Y al decir esto y levantarse una aclamación de los presentes, se dio a entender que la ceremonia había resultado agradable para todos. Luego de esto, los ciudadanos, transportados de alegría, traen ramas de olivo en flor, manojos de hierbas sagradas y guirnaldas de flores; luego de besar los pies de la diosa, que estaba esculpida en plata y se hallaba colocada enun estrado, regresan a sus lares.
Sin embargo, mi alma, que no me permitía alejarme de allí ni el espacio de una uña, y con mis ojos fijos en la imagen de la diosa, iba recordando mis pasadas aventuras.




2 comentarios:

Anónimo dijo...

hola, me ha parecido interesantisimo tu artículo de las puellae gaditanae. soy antropologa mexicana y bailarina. me gustaría saber si el artículo es tuyo o cual es la bibliografía, también si eres arqueologo o que onda. me ha encantado mucho lo que has escrito. saludos cordiales, diana barrón.
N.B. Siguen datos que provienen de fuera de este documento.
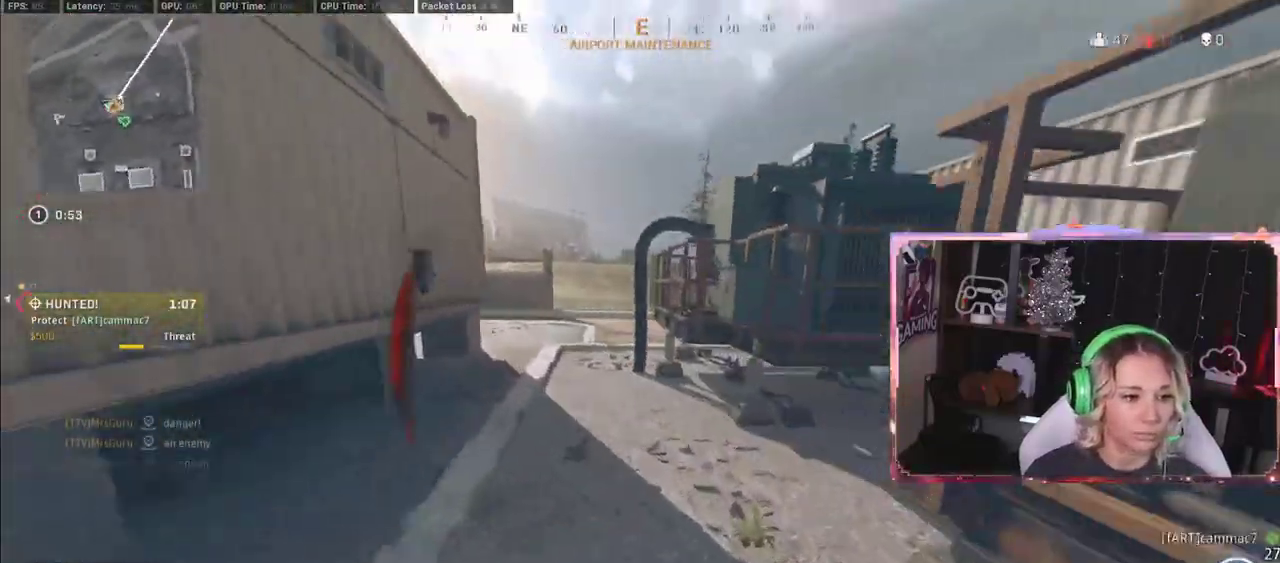
{"buttons": ["L3"], "left_stick": "up", "right_stick": "right", "events": [[50, "right_stick", "right"], [500, "L3", "down"]]}
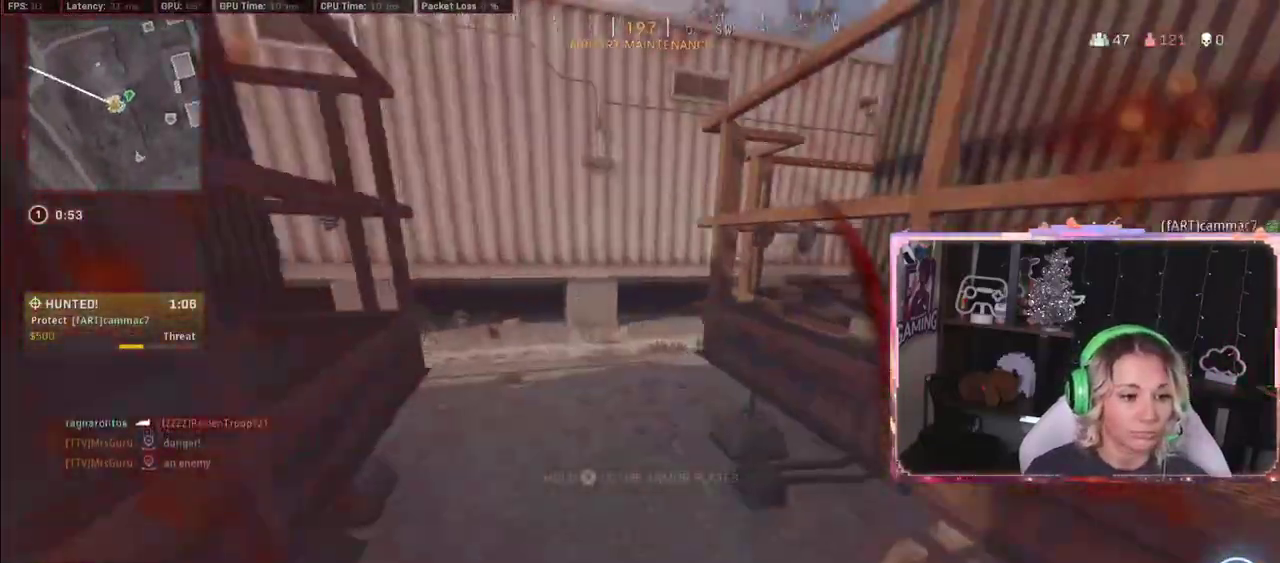
{"buttons": ["R3"], "left_stick": "down", "right_stick": "down-left", "events": [[83, "R3", "down"], [317, "L3", "up"], [317, "left_stick", "down"], [317, "right_stick", "down-left"]]}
Francisco J. Rodriguez-Andrade dijo...

Gracias por tu comentario. Sí, el artículo es mío, al igual que prácticamente todos los publicados, a menos que sea referenciar alguna notícia de interés. Soy historiador,investigo preferentemente el mundo antiguo. Para más datos, están expuestos en mi perfil. Gracias de nuevo por tu interés y espero que te gusten más cosas que se iran poniendo con el tiempo en torno al pasado de Cádiz.